_EXERCISE INSTRUCTIONS:_
A verbatim copy of the listing is what is needed, minus any pictures.

_GIVEN INFORMATION:_
* * * *

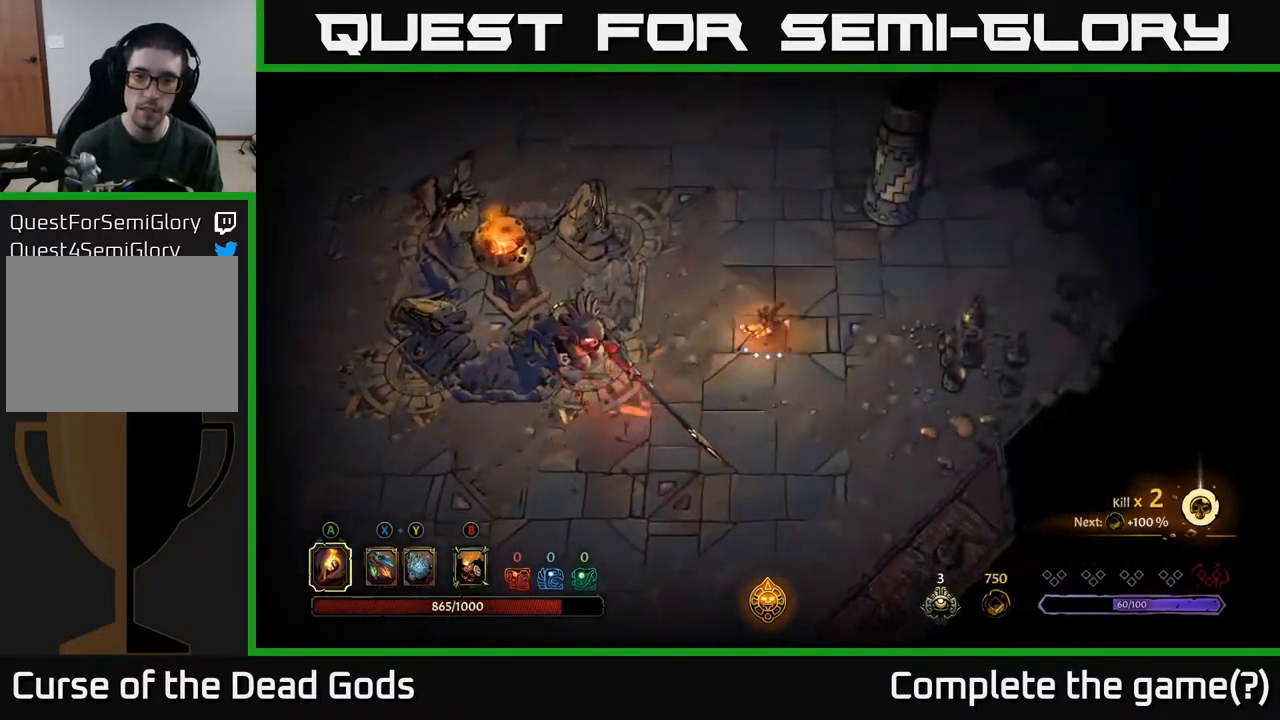
{"buttons": [], "left_stick": "up", "right_stick": "center", "events": [[133, "left_stick", "up"]]}
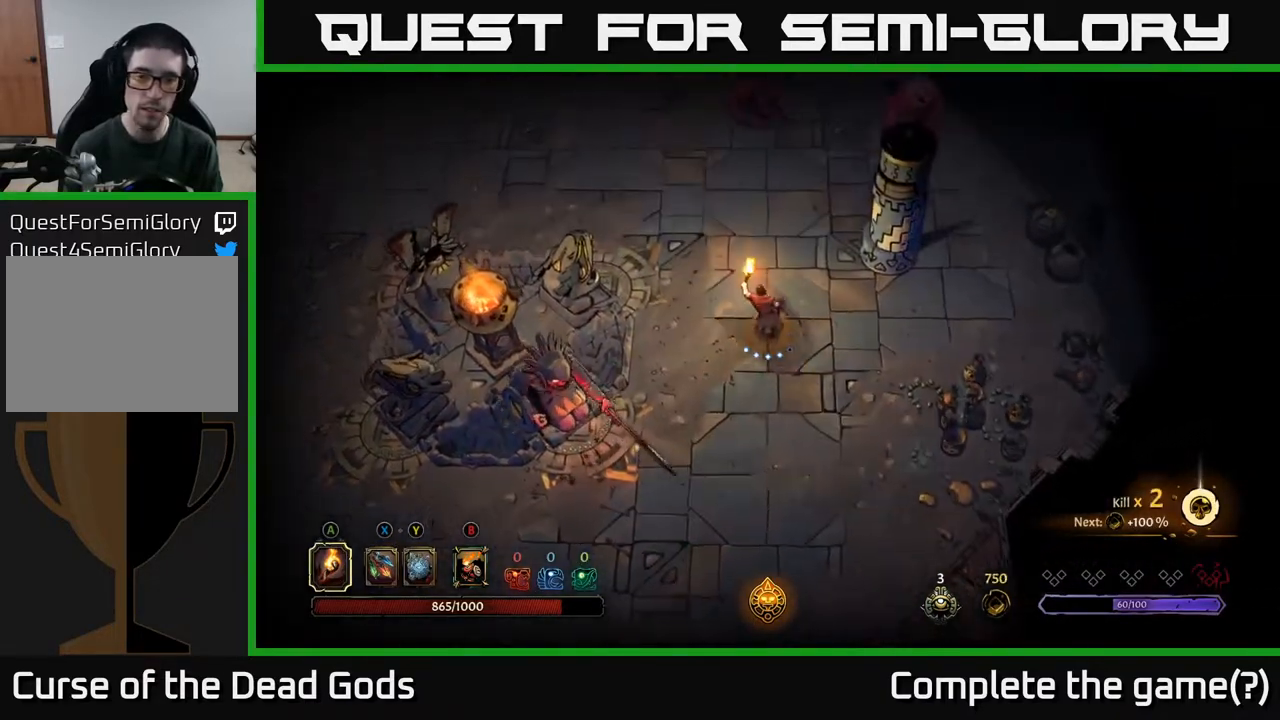
{"buttons": [], "left_stick": "up", "right_stick": "center", "events": []}
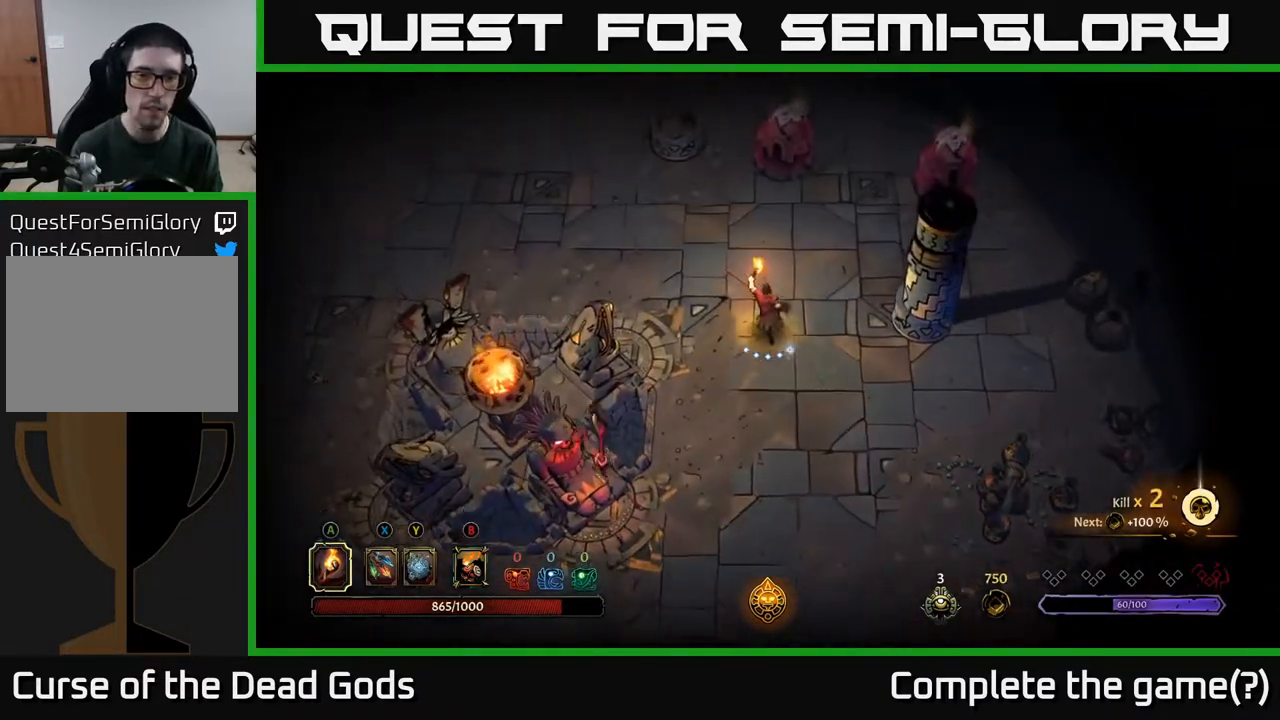
{"buttons": [], "left_stick": "up-right", "right_stick": "center", "events": [[433, "left_stick", "up-right"]]}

* * * *

_COMPLETED EXERCISE:_
{"buttons": [], "left_stick": "up", "right_stick": "center", "events": [[133, "left_stick", "up"]]}
{"buttons": [], "left_stick": "up", "right_stick": "center", "events": []}
{"buttons": [], "left_stick": "up-right", "right_stick": "center", "events": [[433, "left_stick", "up-right"]]}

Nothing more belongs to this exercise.